1) Let A be an n-element array to be sorted. These elements are inserted one at
a time in random order into a sorting array S of size (1 + ε)n.
So the first step is creating array of size (1 + ε)n. Let ε = 1, then I need to create an array with twice the size of the original array.
2) The insertions proceed in log(n) rounds as follows.
Each round doubles the number of elements inserted into S and doubles the prefix of S where elements reside.
I understand that there will be outer loop that will loop log(n) time. Each round, I need to double the number of elements from A (original array) to S array. What I don't really understand is "double the prefix of S".
3) Specifically, round ith ends when element 2i is inserted and the elements are rebalanced. Before the rebalance, the 2i elements are in the first (1 + ε)2i positions.
A rebalance moves them into the first (2 + 2ε)2i positions, spreading
the elements as evenly as possible. We call 2 + 2ε the spreading factor.
From what I understand is that for every round, we will do "rebalance". "rebalance" will uniformly spread the original element in S array so that it leaves some gap between the element. The formula to spread the element is: k = i * (1 + ε) where i is old index, and k is a new index.
4) The insertion of 2i−1 intercalated elements within round ith is performed the
brute force way: search for the target position of the element to be inserted by
binary search (amongst the 2i−1 support positions in S), and move elements
of higher rank to make room for the new element. Not all elements of higher
rank need to be moved, only those in adjacent array positions until the nearest
gap is found.
This part shows how to insert each element into S array. First, use binary search to search for where the element should belongs. Then, shift the higher rank until it hit the gap.

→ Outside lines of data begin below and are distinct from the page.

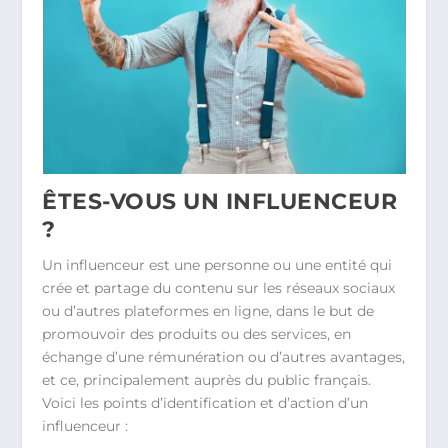
ÊTES-VOUS UN INFLUENCEUR
?
Un influenceur est une personne ou une entité qui
crée et partage du contenu sur les réseaux sociaux
ou d’autres plateformes en ligne, dans le but de
promouvoir des produits ou des services, en
échange d’une rémunération ou d’autres avantages,
et ce, principalement auprès du public français.
Voici les points d’identification et d’action d’un
influenceur :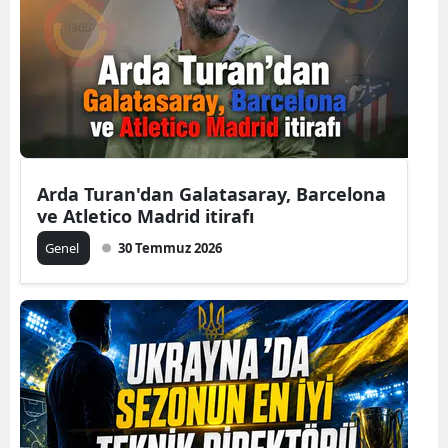
Arda Turan'dan Galatasaray, Barcelona
ve Atletico Madrid itirafı
Genel
30 Temmuz 2026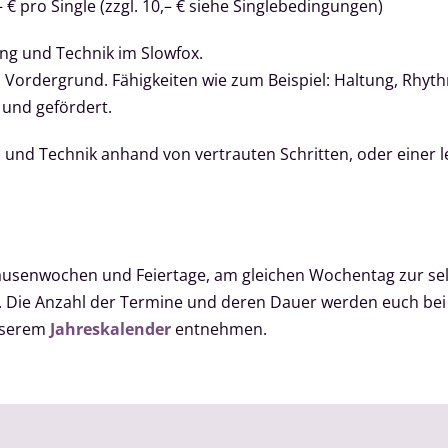
 € pro Single (zzgl. 10,– € siehe Singlebedingungen)
ng und Technik im Slowfox.
m Vordergrund. Fähigkeiten wie zum Beispiel: Haltung, Rhyth
 und gefördert.
 und Technik anhand von vertrauten Schritten, oder einer le
enwochen und Feiertage, am gleichen Wochentag zur selb
us. Die Anzahl der Termine und deren Dauer werden euch be
unserem
Jahreskalender
entnehmen.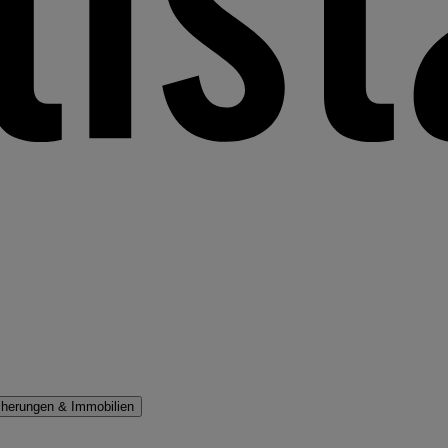
cherungen & Immobilien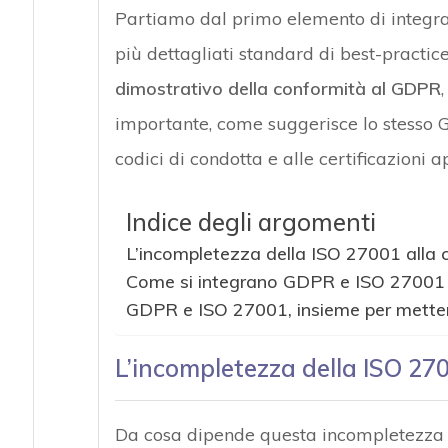
Partiamo dal primo elemento di integraz
più dettagliati standard di best-practi
dimostrativo della conformità al GDPR
importante, come suggerisce lo stesso GD
codici di condotta e alle certificazioni 
Indice degli argomenti
L’incompletezza della ISO 27001 alla
Come si integrano GDPR e ISO 27001
GDPR e ISO 27001, insieme per mettere 
L’incompletezza della ISO 27
Da cosa dipende questa incompletezza 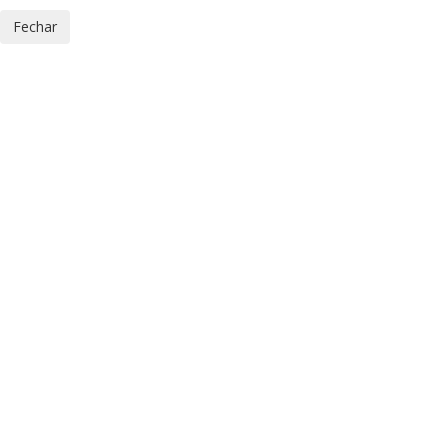
Fechar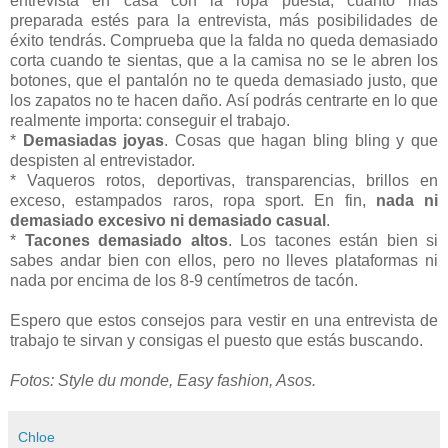
entrevista en casa con la ropa puesta, cuanto más
preparada estés para la entrevista, más posibilidades de
éxito tendrás. Comprueba que la falda no queda demasiado
corta cuando te sientas, que a la camisa no se le abren los
botones, que el pantalón no te queda demasiado justo, que
los zapatos no te hacen daño. Así podrás centrarte en lo que
realmente importa: conseguir el trabajo.
*
Demasiadas joyas
. Cosas que hagan bling bling y que
despisten al entrevistador.
* Vaqueros rotos, deportivas, transparencias, brillos en
exceso, estampados raros, ropa sport. En fin,
nada ni
demasiado excesivo ni demasiado casual
.
*
Tacones demasiado altos
. Los tacones están bien si
sabes andar bien con ellos, pero no lleves plataformas ni
nada por encima de los 8-9 centímetros de tacón.
Espero que estos consejos para vestir en una entrevista de
trabajo te sirvan y consigas el puesto que estás buscando.
Fotos: Style du monde, Easy fashion, Asos.
Chloe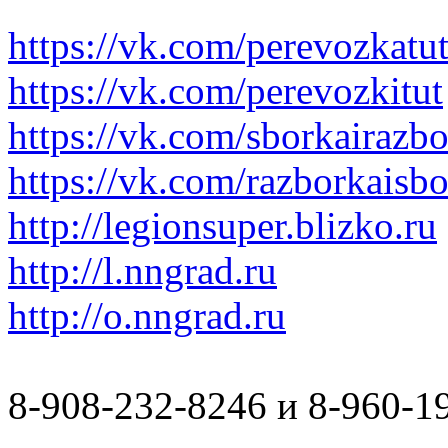
https://vk.com/perevozkatu
https://vk.com/perevozkitut
https://vk.com/sborkairazb
https://vk.com/razborkaisb
http://legionsuper.blizko.ru
http://l.nngrad.ru
http://o.nngrad.ru
8-908-232-8246 и 8-960-1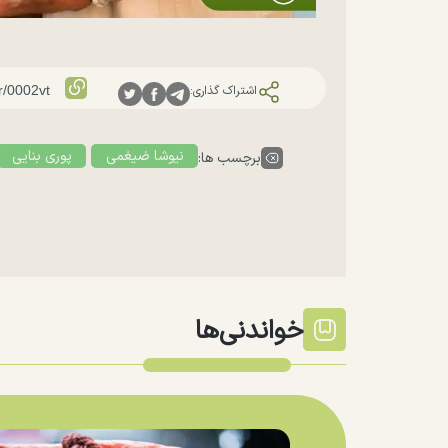
اشتراک گذاری:
نیوشا ضیغمی
پوری بنایی
برچسب ها:
خواندنی‌ها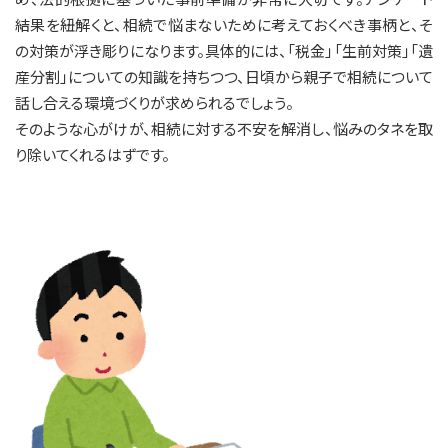
結果を紐解くと、相続で悩まないために考えておくべき事柄と、そ
の対策が浮き彫りになります。具体的には、「税金」「生前対策」「遺
産分割」についての知識を持ちつつ、日頃から親子で相続について
話し合える環境づくりが求められるでしょう。
そのような心がけが、相続に対する不安を解消し、悩みのタネを取
り除いてくれるはずです。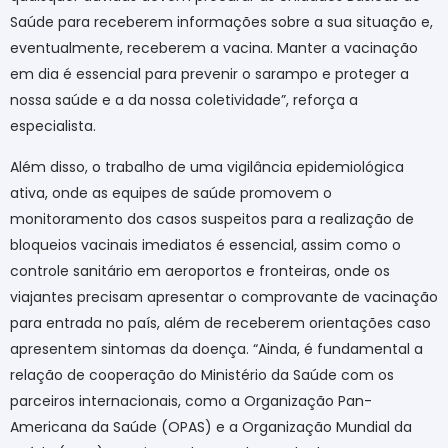
Saúde para receberem informações sobre a sua situação e,
eventualmente, receberem a vacina. Manter a vacinação
em dia é essencial para prevenir o sarampo e proteger a
nossa saúde e a da nossa coletividade”, reforça a
especialista.
Além disso, o trabalho de uma vigilância epidemiológica
ativa, onde as equipes de saúde promovem o
monitoramento dos casos suspeitos para a realização de
bloqueios vacinais imediatos é essencial, assim como o
controle sanitário em aeroportos e fronteiras, onde os
viajantes precisam apresentar o comprovante de vacinação
para entrada no país, além de receberem orientações caso
apresentem sintomas da doença. “Ainda, é fundamental a
relação de cooperação do Ministério da Saúde com os
parceiros internacionais, como a Organização Pan-
Americana da Saúde (OPAS) e a Organização Mundial da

This is the translation of the algorithm from what I understand (where A is array to sort and array start with index of 1):
n ← length(A)
S ← array of size (1 + ε) * n
for i ← 1 to n
S[i] = null
for i ← 1 to floor(log(n) + 1)
for j ← 2i - 1 to 2i
index = binarysearch(S, A[j])
insert(S, A[j], index)
Then for insertion() function takes 3 parameters: array, item to insert, and location.
def insert(S, item, index)
if S[index] != null
tmp ← S[index]
i ← index + 1
while i <= length(S) and S[i] != null
S[index] ← item
Ad "double the prefix of S": The array (memory) is allocated once at the beginning to the size of (1 + ε) n, where n is total number of elements to be sorted. But the elements are added gradually and as they are added, they are not spread across the whole array, but only some prefix of it. When m elements are rebalanced, they are spread across first (1 + ε) m elements of the array. This is the prefix. When m doubles, so does (1 + ε) m.
Ad correctness: I see one slight mistake:
The formula to spread the element is: k = i * (1 + ε) where i is old index, and k is a new index.
The quoted description does not say what the formula is, but it can't be this one. Because this would map array of length m to length (1 + ε) m, but the description says you are mapping array of length (1 + ε) m to array of length 2 (1 + ε) m.
A simple expression would be k = 2 i where i is old index, but that would not spread the elements evenly. To spread the elements evenly, the formula is k = (2 + 2 ε) i, but i is index excluding any gaps.